L'orario dei treni? Un capolavoro
L’opera narrativa di Danilo Kis, scrittore e saggista jugoslavo, è strettamente aderente alla tradizione letteraria mitteleuropea. Kafka, Rilke, Walzer, Canetti traspaiono dalle pagine dei suoi romanzi, tra i quali “Giardino, Cenere” (Adelphi, pp. 187) è forse il più famoso.
Si tratta di un’opera prevalentemente autobiografica la cui trama non è particolarmente importante: il narratore, Andreas, ricorda i personaggi principali della sua infanzia trascorsa nella provincia jugoslava durante l’ultima guerra: una sorella inquieta, la madre comprensiva e sapiente, e, su tutti, il padre periodicamente folle, incombente ed arcano. Il racconto delle gesta inconsulte di tale padre, che probabilmente sarebbe stato accolto da Kafka come una liberazione, è svolto con una cadenza a tratti proustiana, con un abbandono narrativo degno di Walzer ma senza la gigioneria intellettualistica propria di alcune parti dell’opera di Canetti che pur sembrano aver influenzato l’autore.
Giocatore di scacchi, trafficante, arringatore instancabile, il padre, un ex ferroviere, lavora alla stesura di un trattato dai risvolti metafisici, un improbabile “Orario delle comunicazioni tranviarie, navali, ferroviarie ed aeree”, opera che dovrebbe costituire una sintesi dei suoi motivi di disappunto nei riguardi del mondo. Sulla figura dei padre si posa la curiosa pietà del bambino Andreas, la sua assidua riserva di comprensione ed il suo inconscio desiderio di un modello di ardore.
Misterioso viandante dei boschi, dove agitando il bastone intrattiene la natura recitando i salmi, Eduard, così si chiama questo padre spinoziano ed anarchico, è sospettato dalle beghine del paese di essere una spia occidentale che s’isola per trasmettere segreti messaggi all’aviazione alleata.
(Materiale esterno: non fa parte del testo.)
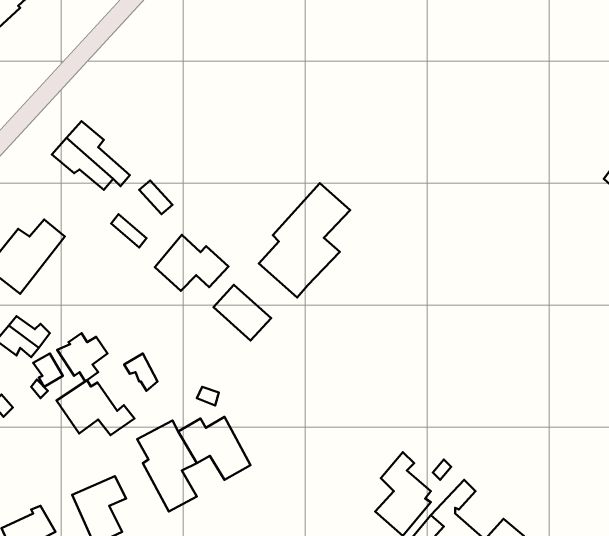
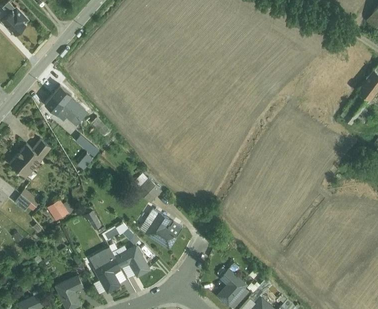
building: [259,183,350,298] -> none
building: [155,235,229,291] -> none
building: none -> [139,208,182,248]
building: [56,380,135,435] -> none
Il suo vizio prevalente, lo scomparire, ad ogni autunno, senza un motivo plausibile, si rafforza col tempo. Ai suoi lascia ogni volta i soffusi aloni della sue presenza residua: colletti e polsini ingialliti dal fumo delle sigarette, redingote lise, i resti di fango delle sue passeggiate. Solo per metà reale, per altra metà ombra e vaticinio, soggiace progressivamente al suo ruolo di vittima invasata ed egotica. La moglie è la mite rassettatrice delle sue imprese irridenti, il luogo dove può appuntarsi il desiderio di Andreas di penetrare il segreto paterno, la memoria della dissoluzione che la sua assenza getta sulle cose. Il bambino giocherà a lungo con lei davanti a vecchie fotografie, di nascosto alla sorella irriverente, riordinandole ogni volta dopo l’ennesima scomparsa, fino a quella definitiva. Allora Andreas vedrà i variopinti gomitoli di lana del lavoro a maglia di sua madre rotolarle dal grembo sul pavimento e lì inseguirsi con brevi scatti felini, come animati da un’ultima volontà di stupire. Eduard, dovunque si trovi, non potrà comunque cessare di opporsi grottescamente al senso di vanità che si sprigiona dalle cose e continuerà così a sfidare la desolazione con l’alterco, pregando con indignazione e ferocia, sterile prodigio di ribellione e di magniloquente disinganno.
Danilo Kis, Giardino, Cenere, Adelphi, pp. 187.